▸ **Compiti**:
1. Nel testo sull'ematoidrosi, da quanto tempo si manifestava il sintomo quando la giovane è arrivata all'ospedale?
2. Trascrivi dal testo sull'ematoidrosi il passo che va da "La condizione, spiegano" a "in ematologia Blood.".

▸ **Testo di studio**:

Firenze. Ragazza suda “sangue”, il caso sconvolge la comunità scientifica

Firenze. Ragazza suda “sangue”, il caso sconvolge la comunità scientifica

Caso raro a Firenze, documentato da una rivista scientificata. Ragazza di 21 anni suda sangue dal palmo delle mani e dal viso, senza che ci sia alcuna lesione a giustificare il sanguinamento. La malattia da cui è affetta è l’ematoidrosi.

Il caso è stato presentato da due ricercatori dell’università di Firenze sul Canadian Medical Association Journal. La giovane, si legge nell’articolo, è arrivata all’ospedale quando il sintomo si manifestava già da tre anni. “Non c’era alcuna causa scatenante visibile per il sanguinamento – scrivono Roberto Maglie e Marzia Caproni del dipartimento di Dermatologia -, che poteva avvenire mentre la donna dormiva o durante l’attività fisica. La paziente ha dichiarato che il fenomeno era più intenso durante i periodi di maggior stress, con episodi di durata da uno a cinque minuti”.

La condizione, spiegano gli autori dell’articolo, ha portato la donna a una condizione psicologica particolarmente fragile. “La paziente è diventata socialmente isolata a causa dell’imbarazzo provocato dal sanguinamento – scrivono -, e ha riportato sintomi compatibili con un depressione maggiore e un disturbo da panico”. L’ematoidrosi è una condizione descritta raramente in letteratura, tanto che in alcuni libri di testoè  definita come ancora non scientificamente provata. Un caso, riguardante un uomo di 72 anni, è stato riportato nel 2009 dall’Indian Journal of Dermatology, che ne ha descritti altri due nel 2010 e nel 2013. Sempre nel 2013, il caso di una ragazza con questa condizione è stato invece descritto dalla rivista specializzata in ematologia Blood.

▸ **Elenco delle righe**:
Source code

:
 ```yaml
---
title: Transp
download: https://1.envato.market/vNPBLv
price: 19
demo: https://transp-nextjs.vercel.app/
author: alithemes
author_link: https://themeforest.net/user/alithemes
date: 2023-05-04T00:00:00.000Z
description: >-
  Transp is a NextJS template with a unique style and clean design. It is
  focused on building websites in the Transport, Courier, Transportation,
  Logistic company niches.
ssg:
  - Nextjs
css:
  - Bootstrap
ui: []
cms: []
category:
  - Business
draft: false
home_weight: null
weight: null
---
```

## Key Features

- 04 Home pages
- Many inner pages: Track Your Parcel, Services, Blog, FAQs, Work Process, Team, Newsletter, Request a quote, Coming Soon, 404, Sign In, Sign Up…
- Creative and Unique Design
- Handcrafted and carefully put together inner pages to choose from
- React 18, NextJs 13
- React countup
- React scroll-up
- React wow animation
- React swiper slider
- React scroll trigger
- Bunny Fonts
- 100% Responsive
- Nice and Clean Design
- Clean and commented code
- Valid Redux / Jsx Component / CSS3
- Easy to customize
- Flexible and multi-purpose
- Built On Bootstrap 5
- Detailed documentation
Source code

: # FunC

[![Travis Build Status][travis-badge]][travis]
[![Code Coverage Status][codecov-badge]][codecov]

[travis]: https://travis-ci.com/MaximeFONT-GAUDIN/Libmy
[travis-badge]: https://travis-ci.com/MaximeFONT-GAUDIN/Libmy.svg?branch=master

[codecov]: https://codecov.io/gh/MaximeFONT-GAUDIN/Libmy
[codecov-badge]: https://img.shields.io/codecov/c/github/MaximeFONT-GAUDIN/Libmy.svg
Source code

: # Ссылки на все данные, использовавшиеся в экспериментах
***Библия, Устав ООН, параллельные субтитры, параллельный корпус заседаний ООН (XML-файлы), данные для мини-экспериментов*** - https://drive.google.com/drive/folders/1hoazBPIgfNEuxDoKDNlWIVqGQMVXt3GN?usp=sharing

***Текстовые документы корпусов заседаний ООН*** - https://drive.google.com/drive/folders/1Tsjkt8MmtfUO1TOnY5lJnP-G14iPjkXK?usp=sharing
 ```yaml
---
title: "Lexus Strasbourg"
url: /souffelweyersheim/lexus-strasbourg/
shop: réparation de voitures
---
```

▸ **Soluzioni degli esercizi**:
1. Da tre anni.

2.
La condizione, spiegano gli autori dell’articolo, ha portato la donna a una condizione psicologica particolarmente fragile. “La paziente è diventata socialmente isolata a causa dell’imbarazzo provocato dal sanguinamento – scrivono -, e ha riportato sintomi compatibili con un depressione maggiore e un disturbo da panico”. L’ematoidrosi è una condizione descritta raramente in letteratura, tanto che in alcuni libri di testoè  definita come ancora non scientificamente provata. Un caso, riguardante un uomo di 72 anni, è stato riportato nel 2009 dall’Indian Journal of Dermatology, che ne ha descritti altri due nel 2010 e nel 2013. Sempre nel 2013, il caso di una ragazza con questa condizione è stato invece descritto dalla rivista specializzata in ematologia Blood.